Photos with camera intrinsics
BEGIN
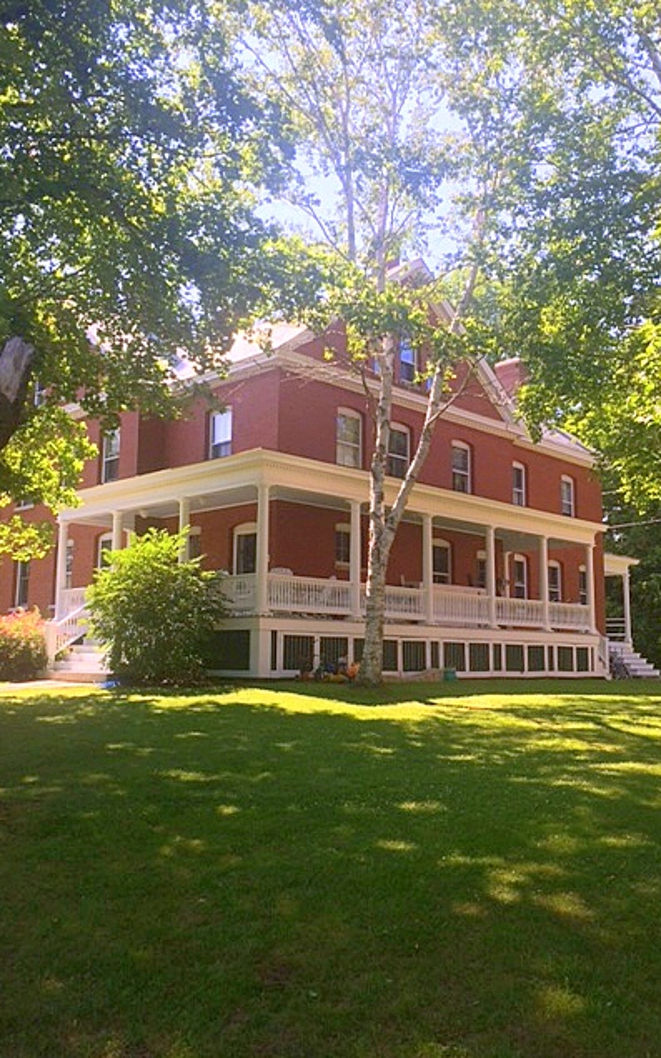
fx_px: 893
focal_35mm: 31
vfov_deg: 61.2
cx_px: 333
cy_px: 527
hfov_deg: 40.6
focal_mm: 4.15
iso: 32
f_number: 2.2
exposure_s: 1/494
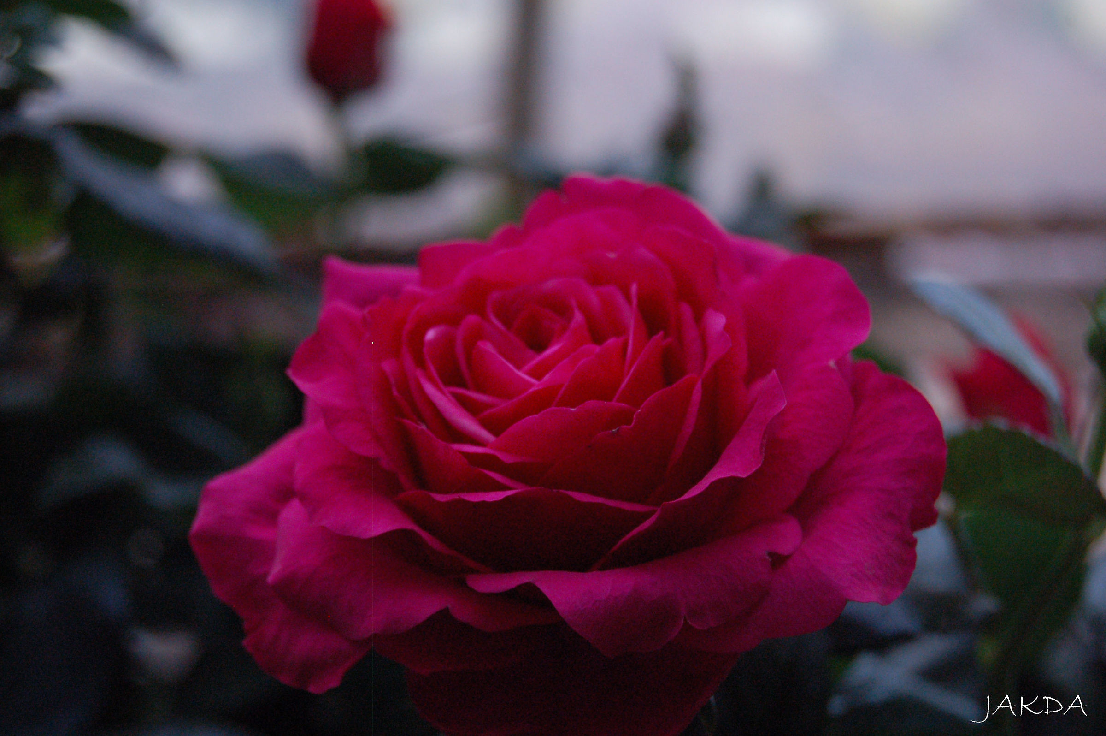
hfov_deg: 24.6
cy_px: 368
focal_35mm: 82
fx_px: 2532
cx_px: 553
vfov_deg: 16.5
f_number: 7.1
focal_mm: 55
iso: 1600
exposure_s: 1/1000
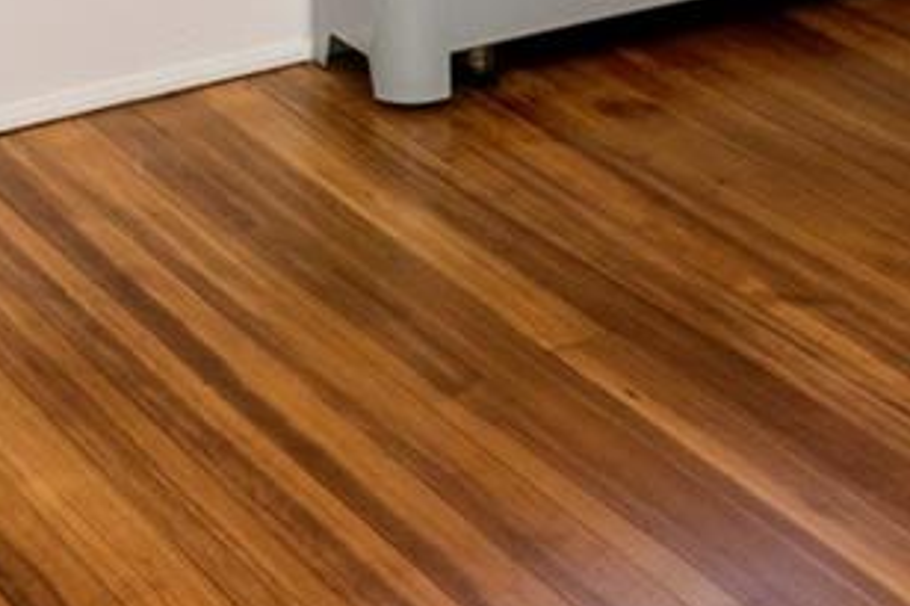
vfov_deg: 10.2
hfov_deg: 18.0
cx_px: 677
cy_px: -939
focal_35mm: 113
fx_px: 2855
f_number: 8
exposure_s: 1/80
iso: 200
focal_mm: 17
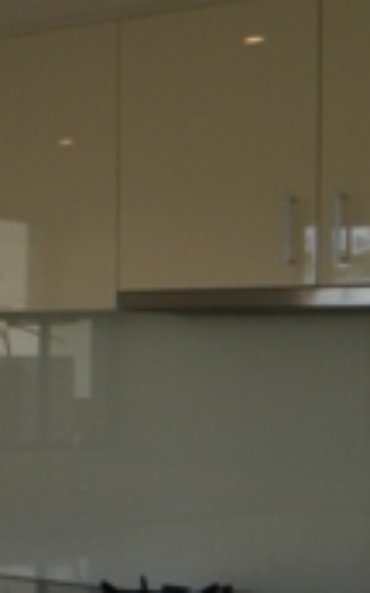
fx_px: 1647
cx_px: -606
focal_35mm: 102
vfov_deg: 20.2
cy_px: 456
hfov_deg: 10.4
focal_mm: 4.6
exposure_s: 1/50
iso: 64
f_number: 5
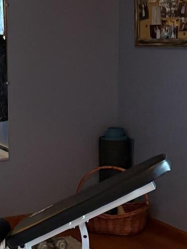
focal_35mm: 95
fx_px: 684
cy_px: 93
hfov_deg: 15.4
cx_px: 20
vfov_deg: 20.6
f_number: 1.78
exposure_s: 1/60
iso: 640
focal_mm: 6.76
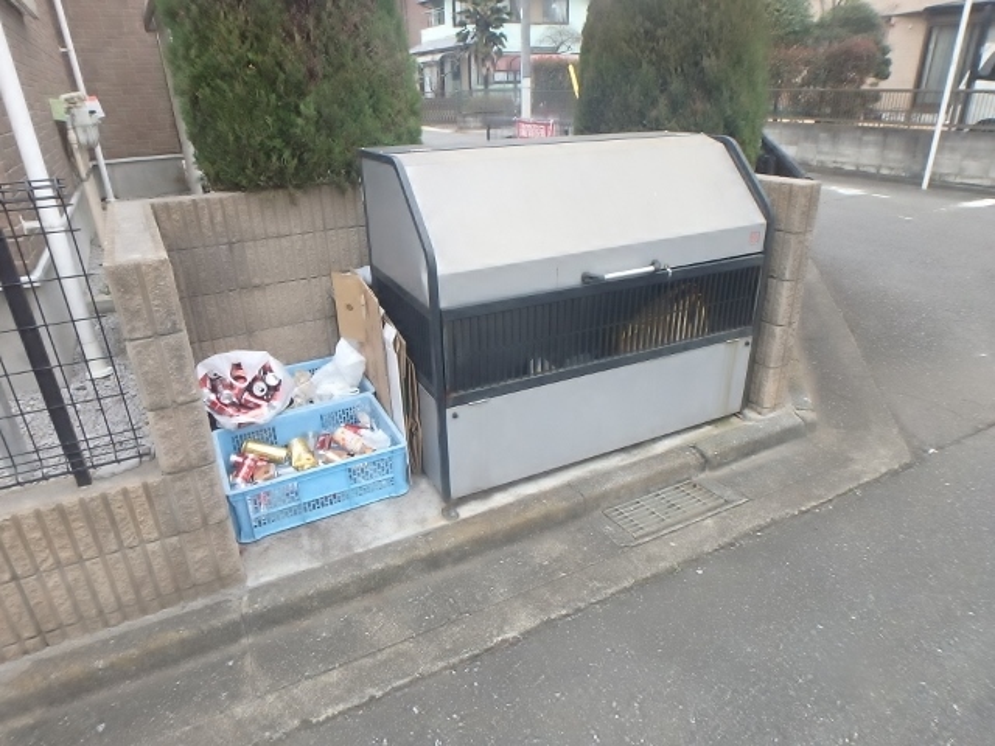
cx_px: 498
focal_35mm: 21
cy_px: 373
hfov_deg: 79.0
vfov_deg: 63.4
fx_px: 604
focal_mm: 3.7
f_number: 3.5
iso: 320
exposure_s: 1/30
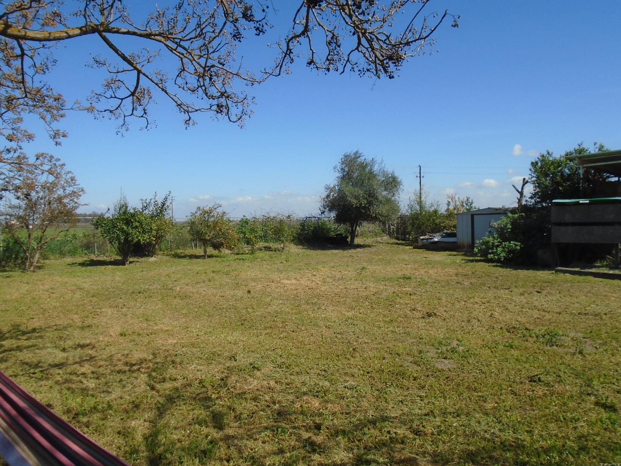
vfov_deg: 51.4
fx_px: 484
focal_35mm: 27
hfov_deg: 65.3
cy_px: 235
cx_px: 314
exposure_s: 1/250
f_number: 8
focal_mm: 4.6
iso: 100
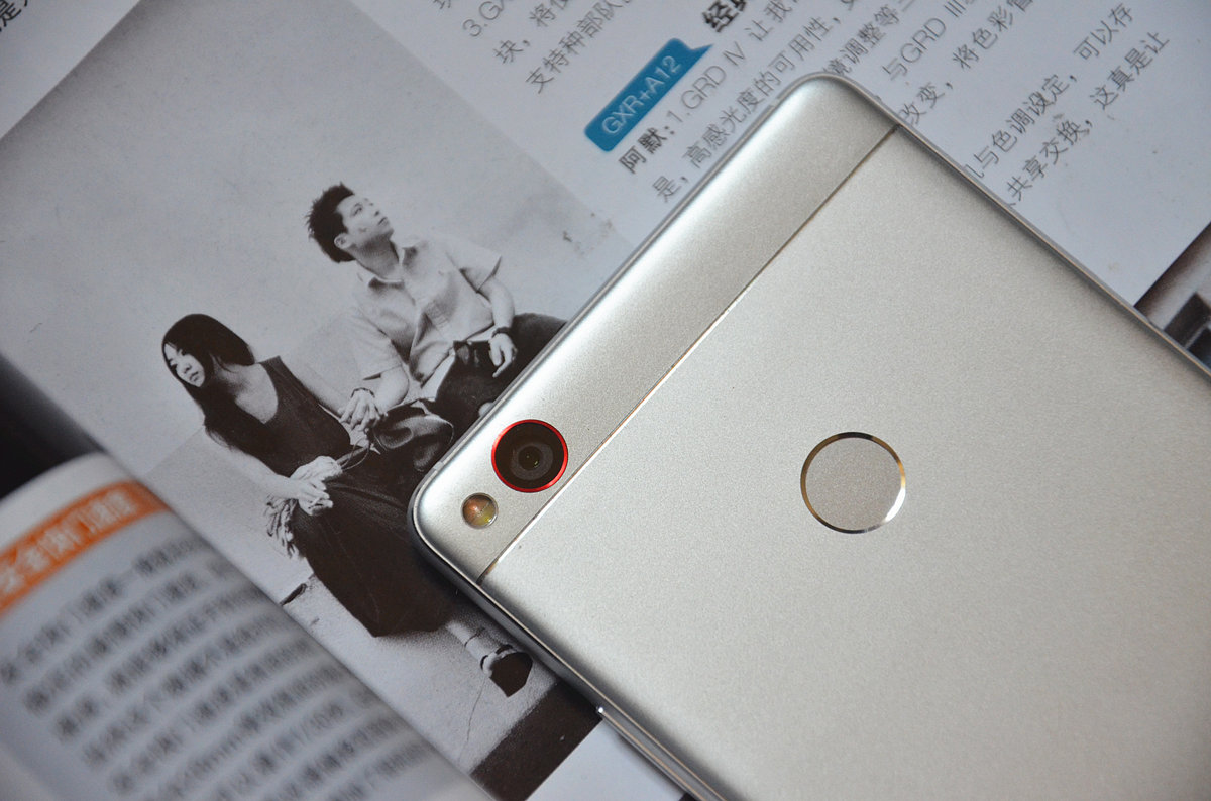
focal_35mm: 158
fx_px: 5286
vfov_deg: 8.7
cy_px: 400
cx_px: 606
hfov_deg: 13.1
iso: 1600
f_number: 5.6
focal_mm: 105
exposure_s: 1/50
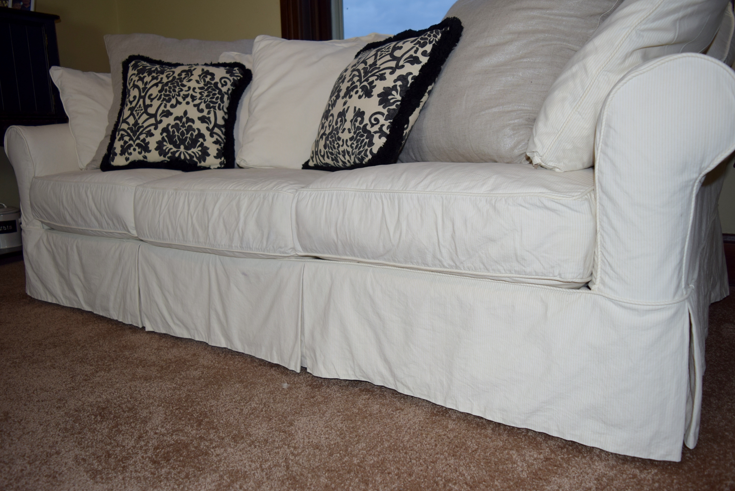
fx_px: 552
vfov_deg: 48.0
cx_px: 368
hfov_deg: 67.3
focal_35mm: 27
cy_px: 246
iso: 360
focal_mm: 18
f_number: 3.5
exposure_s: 1/60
END
* AIM OF THE EXERCISE
Using the records above, reproduce exactly the lines from the line containing "vfov_deg: 10.2" through the last line, with both ends kept and no pictures.

* YOUR SOLUTION
vfov_deg: 10.2
hfov_deg: 18.0
cx_px: 677
cy_px: -939
focal_35mm: 113
fx_px: 2855
f_number: 8
exposure_s: 1/80
iso: 200
focal_mm: 17
fx_px: 1647
cx_px: -606
focal_35mm: 102
vfov_deg: 20.2
cy_px: 456
hfov_deg: 10.4
focal_mm: 4.6
exposure_s: 1/50
iso: 64
f_number: 5
focal_35mm: 95
fx_px: 684
cy_px: 93
hfov_deg: 15.4
cx_px: 20
vfov_deg: 20.6
f_number: 1.78
exposure_s: 1/60
iso: 640
focal_mm: 6.76
cx_px: 498
focal_35mm: 21
cy_px: 373
hfov_deg: 79.0
vfov_deg: 63.4
fx_px: 604
focal_mm: 3.7
f_number: 3.5
iso: 320
exposure_s: 1/30
vfov_deg: 51.4
fx_px: 484
focal_35mm: 27
hfov_deg: 65.3
cy_px: 235
cx_px: 314
exposure_s: 1/250
f_number: 8
focal_mm: 4.6
iso: 100
focal_35mm: 158
fx_px: 5286
vfov_deg: 8.7
cy_px: 400
cx_px: 606
hfov_deg: 13.1
iso: 1600
f_number: 5.6
focal_mm: 105
exposure_s: 1/50
fx_px: 552
vfov_deg: 48.0
cx_px: 368
hfov_deg: 67.3
focal_35mm: 27
cy_px: 246
iso: 360
focal_mm: 18
f_number: 3.5
exposure_s: 1/60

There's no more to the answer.